C’est alors qu’une autre participante, une femme plus agée que moi, anciennement directrice de mon centre de recherche, est intervenue en disant que j’avais des choses à présenter…J’ai donc rebondi sur ses paroles et présenté rapidement nos thématiques de recherche. Ca m’a un peu exposée, je ne sais pas si j’ai fait un bon effet ou pas, mais au moins j’ai essayé…et c’est grâce à cette femme. Je ne sais pas si elle l’a fait par solidarité féminine, mais en tout cas je lui en suis reconnaissante, et je ne suis pas sûre qu’un collègue masculin me connaissant aussi peu aurait pensé à faire ça.

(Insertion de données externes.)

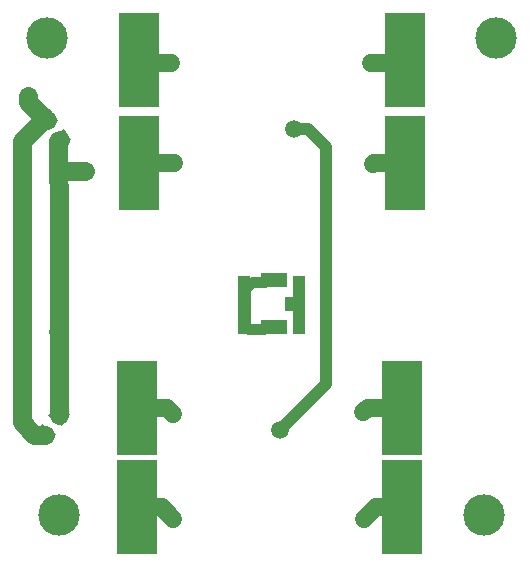
<source format=gtl>
G04 Layer: TopLayer*
G04 EasyEDA v6.3.22, 2020-01-22T11:07:26+01:00*
G04 244eb897874448418918cfb691dafd7b,6ac03ef627a24f5ab7c901ca926ad83b,10*
G04 Gerber Generator version 0.2*
G04 Scale: 100 percent, Rotated: No, Reflected: No *
G04 Dimensions in millimeters *
G04 leading zeros omitted , absolute positions ,3 integer and 3 decimal *
%FSLAX33Y33*%
%MOMM*%
G90*
G71D02*

%ADD11C,1.499997*%
%ADD12C,0.899998*%
%ADD13C,0.999998*%
%ADD14C,1.599997*%
%ADD15C,1.500022*%
%ADD16R,0.999998X4.999990*%
%ADD17R,3.499993X8.000009*%
%ADD18R,2.199996X1.199896*%
%ADD19R,1.299997X1.299997*%
%ADD21C,3.499993*%
%ADD22C,1.399997*%

%LPD*%
G54D11*
G01X31419Y45410D02*
G01X31429Y45400D01*
G01X34210Y45400D01*
G01X14719Y36950D02*
G01X14699Y36929D01*
G01X11819Y36929D01*
G01X31599Y36880D02*
G01X31650Y36930D01*
G01X34319Y36930D01*
G54D12*
G01X22484Y26886D02*
G01X21385Y26886D01*
G01X20784Y26286D01*
G01X20784Y23086D01*
G01X20984Y22886D01*
G01X22385Y22886D01*
G01X22386Y22884D01*
G54D11*
G01X14520Y45410D02*
G01X11719Y45410D01*
G01X11709Y45400D01*
G01X14709Y15670D02*
G01X14139Y16240D01*
G01X11590Y16240D01*
G01X14709Y6830D02*
G01X13729Y7810D01*
G01X11590Y7810D01*
G01X30729Y15830D02*
G01X31139Y16240D01*
G01X34089Y16240D01*
G01X30829Y6790D02*
G01X31850Y7810D01*
G01X34089Y7810D01*
G54D13*
G01X24889Y39840D02*
G01X26080Y39840D01*
G01X27609Y38310D01*
G01X27609Y18280D01*
G01X23710Y14379D01*
G54D14*
G01X5141Y38930D02*
G01X5069Y38930D01*
G01X4970Y38829D01*
G01X4977Y31680D01*
G01X4977Y31680D02*
G01X4978Y30120D01*
G01X4978Y30120D02*
G01X4991Y15610D01*
G01X3975Y40594D02*
G01X3644Y40594D01*
G01X1889Y38839D01*
G01X1889Y20701D01*
G01X1890Y20700D02*
G01X1890Y14988D01*
G01X2933Y13944D01*
G01X3825Y13944D01*
G01X4970Y38829D02*
G01X4970Y36240D01*
G01X7199Y36240D01*
G01X3974Y40594D02*
G01X3885Y40594D01*
G01X2370Y42109D01*
G01X2370Y42650D01*
G54D16*
G01X20649Y24969D03*
G01X25297Y24912D03*
G54D17*
G01X11809Y45659D03*
G01X34309Y45659D03*
G01X11819Y36929D03*
G01X34319Y36929D03*
G01X11590Y7810D03*
G01X34089Y7810D03*
G01X11590Y16240D03*
G01X34089Y16240D03*
G54D18*
G01X23189Y23050D03*
G54D19*
G01X24739Y25049D03*
G54D18*
G01X23189Y27050D03*
G36*
G01X2897Y13886D02*
G01X3563Y14836D01*
G01X4751Y14004D01*
G01X4085Y13054D01*
G01X2897Y13886D01*
G37*
G36*
G01X4063Y15550D02*
G01X4728Y16501D01*
G01X5916Y15669D01*
G01X5251Y14719D01*
G01X4063Y15550D01*
G37*
G36*
G01X4878Y38039D02*
G01X4213Y38989D01*
G01X5401Y39820D01*
G01X6066Y38870D01*
G01X4878Y38039D01*
G37*
G36*
G01X3713Y39703D02*
G01X3047Y40653D01*
G01X4235Y41485D01*
G01X4901Y40535D01*
G01X3713Y39703D01*
G37*
G54D21*
G01X3999Y47499D03*
G01X41999Y47499D03*
G01X40999Y7140D03*
G01X4999Y7140D03*
G54D22*
G01X7199Y36240D03*
G01X2369Y42650D03*
G54D15*
G01X31599Y36880D03*
G01X14720Y36949D03*
G01X14519Y45409D03*
G01X31420Y45409D03*
G01X14709Y15670D03*
G01X14709Y6830D03*
G01X30729Y15830D03*
G01X30830Y6790D03*
G01X23709Y14380D03*
G01X24889Y39840D03*
G01X4970Y22670D03*
G01X1890Y20700D03*
M00*
M02*

</source>
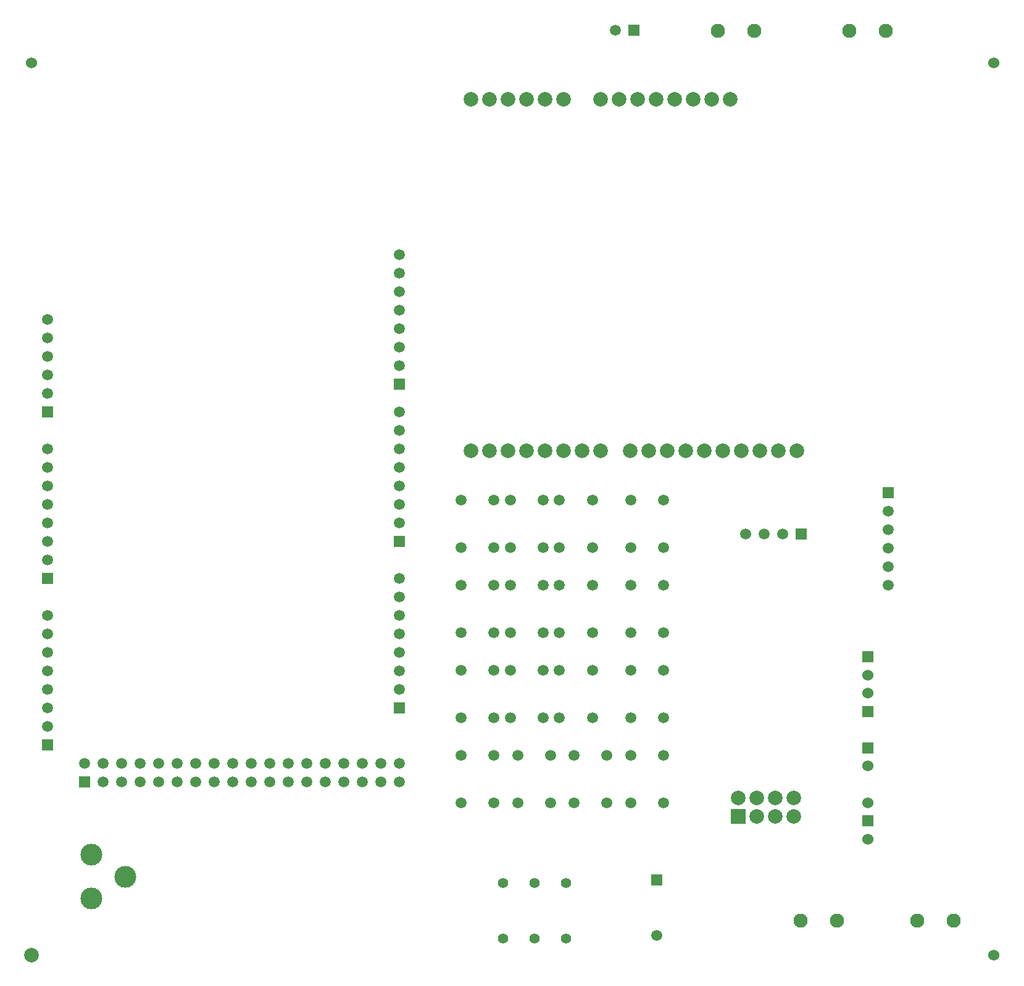
<source format=gbr>
%TF.GenerationSoftware,Altium Limited,Altium Designer,21.8.1 (53)*%
G04 Layer_Color=255*
%FSLAX43Y43*%
%MOMM*%
%TF.SameCoordinates,16DCEB66-4DAC-4E16-A6F7-90F727604106*%
%TF.FilePolarity,Positive*%
%TF.FileFunction,Pads,Bot*%
%TF.Part,Single*%
G01*
G75*
%TA.AperFunction,ComponentPad*%
%ADD14C,2.000*%
%ADD15R,2.000X2.000*%
%ADD16C,1.500*%
%ADD17R,1.500X1.500*%
%ADD18R,1.500X1.500*%
%ADD19C,1.950*%
%TA.AperFunction,ViaPad*%
%ADD20C,1.524*%
%ADD21C,2.000*%
%TA.AperFunction,ComponentPad*%
%ADD22C,3.000*%
%ADD23R,1.524X1.524*%
%ADD24C,1.524*%
%ADD25C,1.400*%
D14*
X99937Y24562D02*
D03*
X102477Y22022D02*
D03*
Y24562D02*
D03*
X105017Y22022D02*
D03*
Y24562D02*
D03*
X107557Y22022D02*
D03*
Y24562D02*
D03*
X98780Y120550D02*
D03*
X96240D02*
D03*
X93700D02*
D03*
X91160D02*
D03*
X88620D02*
D03*
X86080D02*
D03*
X83540D02*
D03*
X81000D02*
D03*
X75920D02*
D03*
X73380D02*
D03*
X70840D02*
D03*
X68300D02*
D03*
X65760D02*
D03*
X63220D02*
D03*
X85064Y72290D02*
D03*
X87604D02*
D03*
X90144D02*
D03*
X92684D02*
D03*
X95224D02*
D03*
X97764D02*
D03*
X100304D02*
D03*
X102844D02*
D03*
X105384D02*
D03*
X107924D02*
D03*
X63220D02*
D03*
X65760D02*
D03*
X68300D02*
D03*
X70840D02*
D03*
X73380D02*
D03*
X75920D02*
D03*
X78460D02*
D03*
X81000D02*
D03*
D15*
X99937Y22022D02*
D03*
D16*
X40767Y29340D02*
D03*
Y26800D02*
D03*
X38227Y29340D02*
D03*
Y26800D02*
D03*
X50927Y29340D02*
D03*
Y26800D02*
D03*
X48387Y29340D02*
D03*
Y26800D02*
D03*
X45847Y29340D02*
D03*
Y26800D02*
D03*
X43307Y29340D02*
D03*
Y26800D02*
D03*
X30607Y29340D02*
D03*
Y26800D02*
D03*
X28067Y29340D02*
D03*
Y26800D02*
D03*
X5207Y87760D02*
D03*
Y82680D02*
D03*
Y80140D02*
D03*
Y85220D02*
D03*
X53467Y39500D02*
D03*
Y42040D02*
D03*
Y44580D02*
D03*
Y47120D02*
D03*
Y49660D02*
D03*
Y52200D02*
D03*
Y54740D02*
D03*
X5207Y90300D02*
D03*
X53467Y77600D02*
D03*
Y75060D02*
D03*
Y72520D02*
D03*
Y69980D02*
D03*
Y67440D02*
D03*
Y64900D02*
D03*
Y62360D02*
D03*
Y99190D02*
D03*
Y96650D02*
D03*
Y94110D02*
D03*
Y91570D02*
D03*
Y89030D02*
D03*
Y86490D02*
D03*
Y83950D02*
D03*
X5207Y49660D02*
D03*
Y47120D02*
D03*
Y44580D02*
D03*
Y42040D02*
D03*
Y39500D02*
D03*
Y36960D02*
D03*
Y34420D02*
D03*
Y72520D02*
D03*
Y69980D02*
D03*
Y67440D02*
D03*
Y64900D02*
D03*
Y62360D02*
D03*
Y59820D02*
D03*
Y57280D02*
D03*
X10287Y29340D02*
D03*
X12827Y26800D02*
D03*
Y29340D02*
D03*
X15367Y26800D02*
D03*
Y29340D02*
D03*
X17907Y26800D02*
D03*
Y29340D02*
D03*
X20447Y26800D02*
D03*
Y29340D02*
D03*
X22987Y26800D02*
D03*
Y29340D02*
D03*
X25527Y26800D02*
D03*
Y29340D02*
D03*
X33147Y26800D02*
D03*
Y29340D02*
D03*
X35687Y26800D02*
D03*
Y29340D02*
D03*
X53467Y26800D02*
D03*
Y29340D02*
D03*
X74153Y30460D02*
D03*
Y23960D02*
D03*
X69653Y30460D02*
D03*
Y23960D02*
D03*
X66401Y65512D02*
D03*
Y59012D02*
D03*
X61901Y65512D02*
D03*
Y59012D02*
D03*
X73153Y65512D02*
D03*
Y59012D02*
D03*
X68653Y65512D02*
D03*
Y59012D02*
D03*
X79905Y65512D02*
D03*
Y59012D02*
D03*
X75405Y65512D02*
D03*
Y59012D02*
D03*
X89657Y65512D02*
D03*
Y59012D02*
D03*
X85157Y65512D02*
D03*
Y59012D02*
D03*
X66401Y53828D02*
D03*
Y47328D02*
D03*
X61901Y53828D02*
D03*
Y47328D02*
D03*
X73153Y53828D02*
D03*
Y47328D02*
D03*
X68653Y53828D02*
D03*
Y47328D02*
D03*
X79905Y53828D02*
D03*
Y47328D02*
D03*
X75405Y53828D02*
D03*
Y47328D02*
D03*
X89657Y53828D02*
D03*
Y47328D02*
D03*
X85157Y53828D02*
D03*
Y47328D02*
D03*
X66401Y42144D02*
D03*
Y35644D02*
D03*
X61901Y42144D02*
D03*
Y35644D02*
D03*
X73153Y42144D02*
D03*
Y35644D02*
D03*
X68653Y42144D02*
D03*
Y35644D02*
D03*
X79905Y42144D02*
D03*
Y35644D02*
D03*
X75405Y42144D02*
D03*
Y35644D02*
D03*
X89657Y42144D02*
D03*
Y35644D02*
D03*
X85157Y42144D02*
D03*
Y35644D02*
D03*
X66401Y30460D02*
D03*
Y23960D02*
D03*
X61901Y30460D02*
D03*
Y23960D02*
D03*
X81905Y30460D02*
D03*
Y23960D02*
D03*
X77405Y30460D02*
D03*
Y23960D02*
D03*
X89657Y30460D02*
D03*
Y23960D02*
D03*
X85157Y30460D02*
D03*
Y23960D02*
D03*
X83110Y129985D02*
D03*
X88773Y5715D02*
D03*
X106030Y60849D02*
D03*
X120523Y64008D02*
D03*
Y58928D02*
D03*
Y61468D02*
D03*
Y56388D02*
D03*
Y53848D02*
D03*
X100950Y60849D02*
D03*
X103490D02*
D03*
D17*
X53467Y36960D02*
D03*
X5207Y77600D02*
D03*
X53467Y59820D02*
D03*
Y81410D02*
D03*
X5207Y31880D02*
D03*
Y54740D02*
D03*
X88773Y13335D02*
D03*
X120523Y66548D02*
D03*
D18*
X10287Y26800D02*
D03*
X85650Y129985D02*
D03*
X108570Y60849D02*
D03*
D19*
X120122Y129950D02*
D03*
X115122D02*
D03*
X102122D02*
D03*
X97122D02*
D03*
X129500Y7747D02*
D03*
X124500D02*
D03*
X108500D02*
D03*
X113500D02*
D03*
D20*
X3000Y125500D02*
D03*
X135000D02*
D03*
Y3000D02*
D03*
D21*
X3000D02*
D03*
D22*
X11176Y10795D02*
D03*
X15876Y13795D02*
D03*
X11176Y16795D02*
D03*
D23*
X117729Y31463D02*
D03*
Y21463D02*
D03*
Y43963D02*
D03*
Y36463D02*
D03*
D24*
Y23963D02*
D03*
Y18963D02*
D03*
Y28963D02*
D03*
Y41463D02*
D03*
Y38963D02*
D03*
D25*
X72009Y12954D02*
D03*
Y5334D02*
D03*
X76327D02*
D03*
Y12954D02*
D03*
X67691Y5334D02*
D03*
Y12954D02*
D03*
%TF.MD5,281ce2d2981555946f579c3778d858b8*%
M02*

</source>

Ce n’est pas la première fois que je bénéficie d’un léger encouragement de la part d’une femme chercheuse plus expérimentée. A chaque fois, ça me fait très plaisir. J’en parlerai sans doute bientôt, mais nous sommes peu de femmes dans ce milieu de la recherche scientifique, et le plafond de verre n’y est pas un mythe. Alors ces encouragements, même discrets, me font du bien.